Supplied passage:

---

What "successful" looks like

A passing drill against a populated source emits a report.json shaped like:

json
{
  "drill_executed_at": "2026-05-17T19:30:00Z",
  "rto_seconds_total": 47,
  "components": {
    "dump_seconds": 12,
    "restore_seconds": 22,
    "verify_seconds": 13,
    "dump_bytes": 184329216
  },
  "verification": {
    "counts_match": true,
    "chain_verify": "true"
  },
  "notes_for_pr2b": "..."
}

counts_match: true AND chain_verify: "true" is the two-element verification contract. If either is missing, the drill is not yet acceptable for the Wave 0 §8 close.

---

Data listing:
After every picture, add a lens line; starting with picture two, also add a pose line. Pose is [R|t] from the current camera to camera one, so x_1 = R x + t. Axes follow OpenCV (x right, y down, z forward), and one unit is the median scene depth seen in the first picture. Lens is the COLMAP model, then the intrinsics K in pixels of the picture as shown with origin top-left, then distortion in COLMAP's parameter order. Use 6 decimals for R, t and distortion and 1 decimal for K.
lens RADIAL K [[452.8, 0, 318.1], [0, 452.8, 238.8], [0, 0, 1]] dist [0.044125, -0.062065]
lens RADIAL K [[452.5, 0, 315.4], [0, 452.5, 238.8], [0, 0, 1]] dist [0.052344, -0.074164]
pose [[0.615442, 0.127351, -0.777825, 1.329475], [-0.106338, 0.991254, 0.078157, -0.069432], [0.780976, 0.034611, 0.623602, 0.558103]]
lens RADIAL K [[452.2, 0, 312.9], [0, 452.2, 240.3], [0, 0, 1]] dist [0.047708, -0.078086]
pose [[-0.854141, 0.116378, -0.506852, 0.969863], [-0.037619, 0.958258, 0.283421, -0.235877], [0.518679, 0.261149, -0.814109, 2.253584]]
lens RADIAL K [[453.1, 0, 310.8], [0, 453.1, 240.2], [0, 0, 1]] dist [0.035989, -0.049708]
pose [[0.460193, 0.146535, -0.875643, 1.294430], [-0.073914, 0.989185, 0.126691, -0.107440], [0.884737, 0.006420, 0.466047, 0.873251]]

---

What is being asked: Please name the two fields that make up the verification contract in the drill-report excerpt.

Exercise output: counts_match: true and chain_verify: "true"